Je ne suis pas amateur de MMO, alors je ne suis pas spécialement touché par FFXI etXIV… Mais je comprends parfaitement ce sentiment de monde qui disparaît, peut-être plus que d’autres… Je suis infographiste et j’ai un projet de film d’animation appelé Mon Village est magique, un long métrage basé sur des souvenirs d’enfance. J’ai travaillé dur dessus pendant 3 ans, j’ai créé des tas de choses en 3D, écrit des livres pour le scénario et réalisé un storyboard. Pourtant, pour des raisons économiques, le film ne verra jamais le jour. Le projet n’est pourtant pas mort, il y a des gens qui y croient et qui m’aident dessus, mais s’il voit le jour, il deviendra une série pour les plus jeunes, et tellement différente du projet original, que c’est comme comparer FFXIV 1.0 et 2.0.

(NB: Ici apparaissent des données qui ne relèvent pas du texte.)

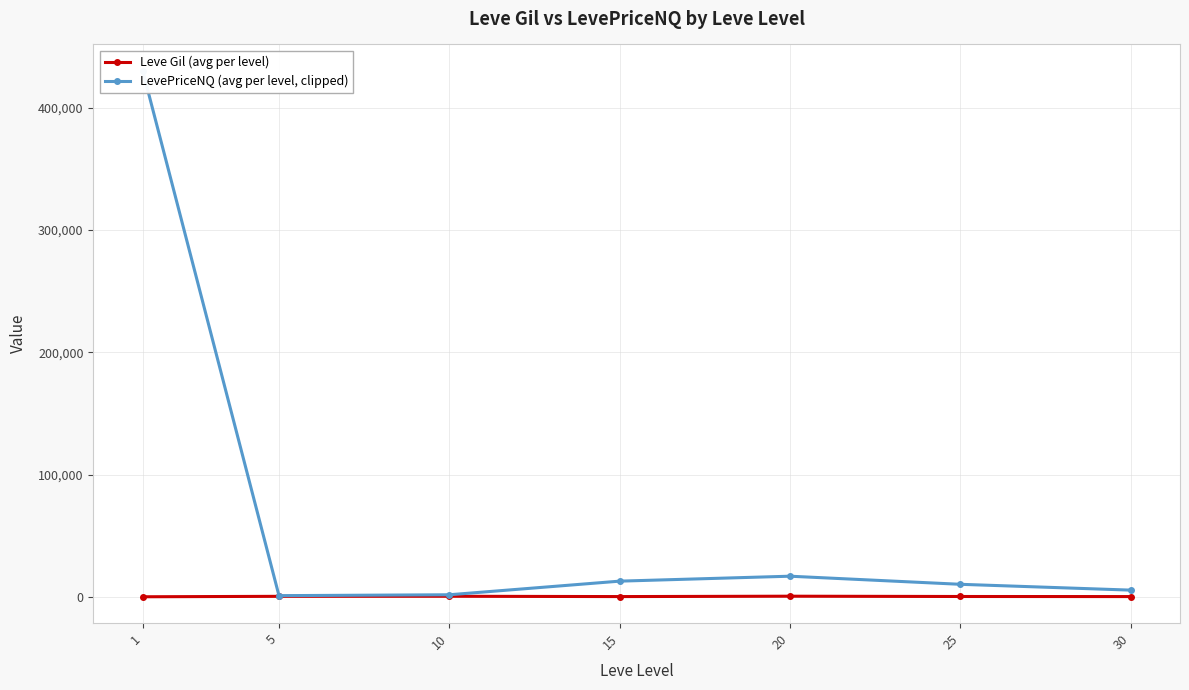

What is the difference between the maximum and minimum values in the LevePriceNQ (avg per level, clipped) series?

429050.1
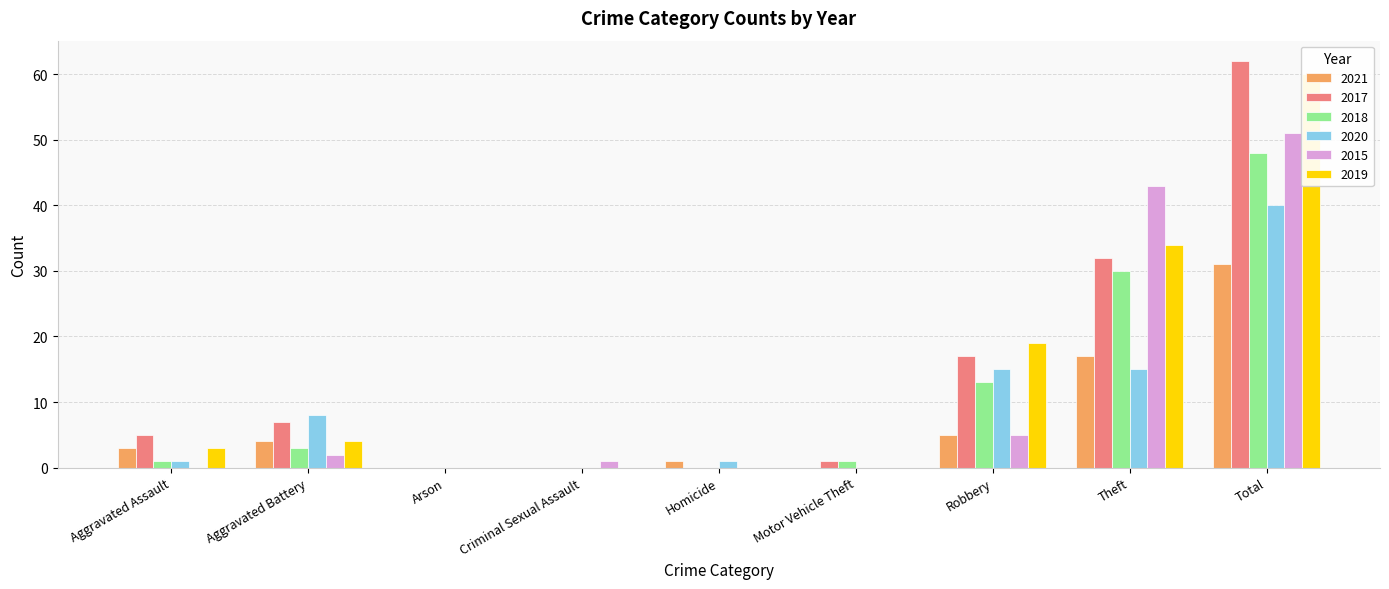

List the series in order of their peak value, lowest first.

2021, 2020, 2018, 2015, 2019, 2017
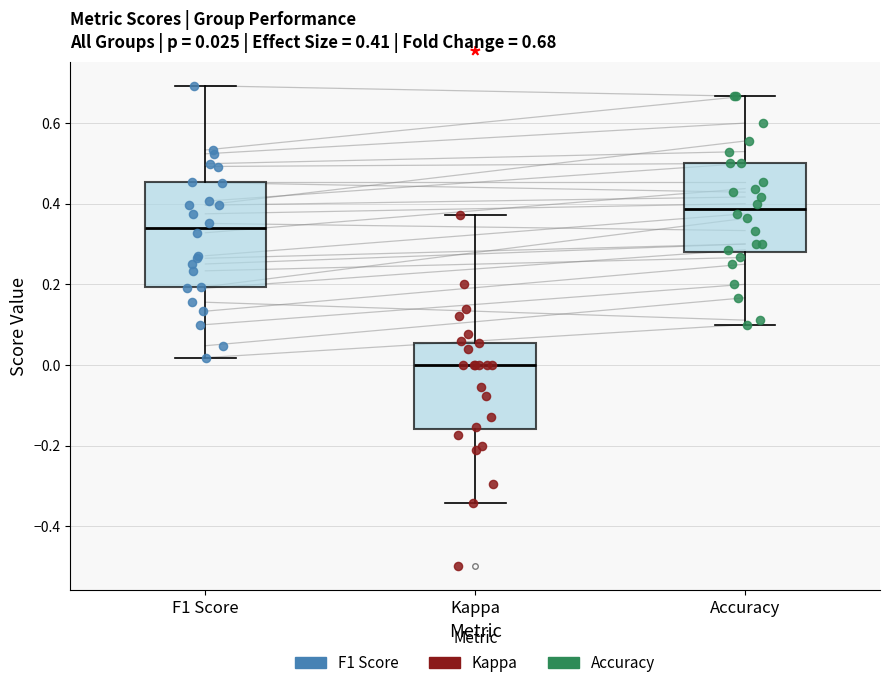

Which box is the tallest, from its lower edge to its upper edge?

F1 Score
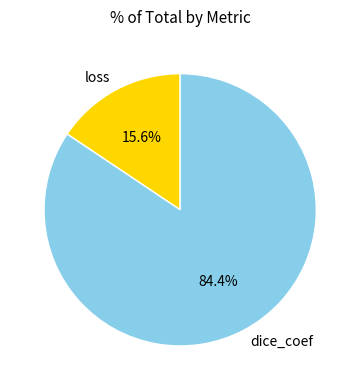

Which category accounts for the majority?

dice_coef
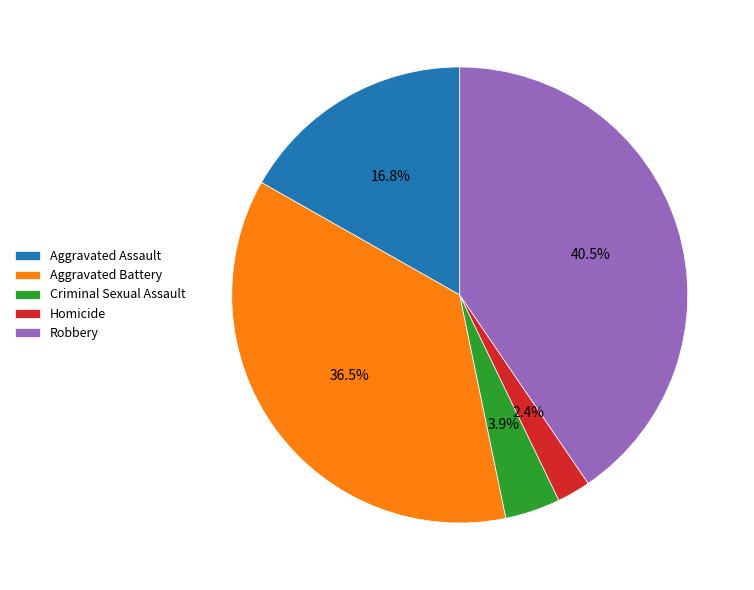

Rank the categories by value from lowest to highest.

Homicide, Criminal Sexual Assault, Aggravated Assault, Aggravated Battery, Robbery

Cela me mène à une conclusion personnelle sur les mondes virtuels : ils existent partout, et certaines œuvres qui nous paraissent inaltérables (FFI à XIII par exemple) finiront elles aussi par disparaître. Ce sera peut-être dans 100 ans, suite à une guerre où un dictateur fou aura jugé qu’il est bon de faire disparaître tous les livres et tous les jeux qui sont dangereux pour la pensée ? Peut-être dans un million d’années lorsque la Terre disparaîtra pour une raison encore inconnue et que nous fuirons notre berceau en vaisseau spatial sans pouvoir emporter toutes ces données ? Ou pire encore, lorsque nous aurons usé toutes les ressources de notre planète et ne pourrons plus fabriquer le moindre ordinateur, et que nos descendants n’auront plus accès à la technologie ? Bref, tous ces mondes virtuels ne sont pas faits pour durer éternellement. Alors estimons-nous heureux de pouvoir en profiter !
J’aimerais donc dire qu’ils doivent continuer à vivre uniquement dans l’imaginaire et les souvenirs des joueurs, tout comme les histoires que l’on se raconte de génération en génération. C’est à nous, joueurs, de les entretenir à notre façon, en racontant l’histoire de ces mondes. Conservons des traces (des vidéos, des textes, des images) et montrons aux autres d’où vient notre passion. Je crois en tout cas que, même si des œuvres formidables disparaissent, beaucoup d’autres naissent régulièrement et prennent le relais. C’est triste pour certains auteurs, bien sûr, mais le monde réel prime sur le reste. Nous nous réfugions dans le virtuel pour oublier les mauvais moments de la vie, pour nous évader ou pour le plaisir selon les cas, mais n’oublions pas que notre vraie planète souffre elle aussi. Si la disparition d’un monde virtuel nous attriste tant, ne devrions-nous pas nous tourner vers notre propre avenir ?
– Simon
Partir d’un éditorial sur les mondes virtuels pour en arriver à la conclusion qu’il faut sauver notre propre planète, c’est quelque chose. Oui, c’est quelque chose.